There is substantial interest in developing strategies to improve the intrinsic functions of engineered therapeutic T cells, for example by manipulating their metabolic fitness. Mammalian target of Rapamycin complex 1 (mTORC1) is a critical orchestrator of anabolic metabolism and effector functions in T cells. Our group has previously shown that overexpression of an mTORC1 positive regulator (Ras homologue enriched in brain; Rheb) in engineered CD8⁺ T cells increased anabolic metabolism, improved tumour infiltration and cytotoxicity, but reduced their long-term persistence (1). However, because of differences in baseline and activation-induced metabolism, it is less clear how manipulation of intrinsic mTORC1 activity might influence therapeutic CD4⁺ T cell function.
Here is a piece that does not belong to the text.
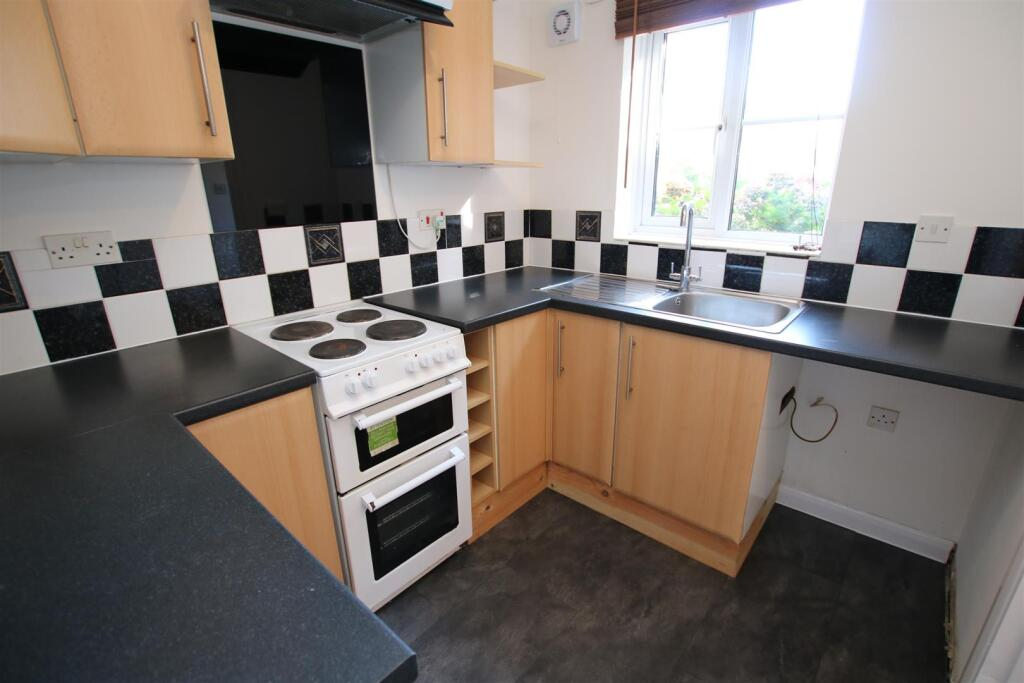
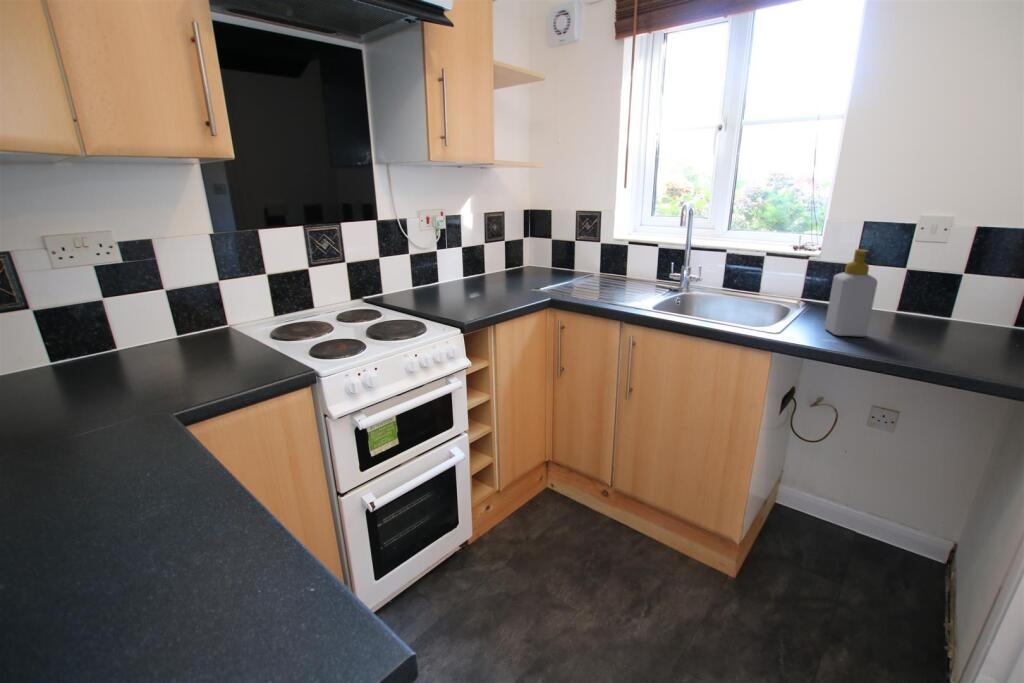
+ soap bottle [824,248,879,337]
We therefore tested the consequence of overexpressing Rheb in a murine model of anti-tumour immunity that requires in vivo cytotoxic CD4⁺ T cell differentiation. As we have previously found for CD8⁺ T cells, Rheb overexpression in tumour-specific CD4⁺ T cells, engineered to express a class II restricted T cell receptor targeting melanoma antigen Tyrosinase-related protein- 1 (TRP-1), enhanced baseline and activated glycolysis and oxygen phosphorylation, promoted differentiation of T-bet high effector cells and significantly increased tumour infiltration in vivo. Conversely, mTORC1 inhibition using Proline-rich Akt substrate of 40kDa (PRAS40) produced a state of relative metabolic quiescence, rendered the cells in a less differentiated Th0 state and reduced tumour infiltration. Rheb-transduced tumour-specific CD4⁺ T cells showed reduced cytotoxic gene expression and failed to eliminate all tumours compared to control cells. Unlike CD8⁺ T cells, constitutive mTORC1 activation did not impair long-term persistence of CD4⁺ T cells, but the surviving cells expressed high levels of co-inhibitory receptors, especially Lymphocyte-activation gene 3 (LAG-3), and showed impaired proliferation in responses to antigenic re-challenge.

Together, these data highlight the need to address how engineering of intrinsic metabolic fitness might impact upon CD4⁺ versus CD8⁺ T cells in distinct ways and suggests the need for bespoke strategies to enhance their respective functions and survival.

References

1. Genetic Regulation of Fate Decisions in Therapeutic T Cells to Enhance Tumor Protection and Memory Formation. Veliça P, Zech M, Henson S, Holler A, Manzo T, Pike R, Santos E Sousa P, Zhang L, Heinz N, Schiedlmeier B, Pule M, Stauss H, Chakraverty R. 2015 Jul, Cancer Res. , pp. 1;75(13):2641-52.

Sillito:Kite, Gilead: Honoraria. Stauss:Quell Therapeutics: Consultancy, Current equity holder in private company, Honoraria, Research Funding. Chakraverty:Accelerating Clinical Trials Ltd.: Consultancy.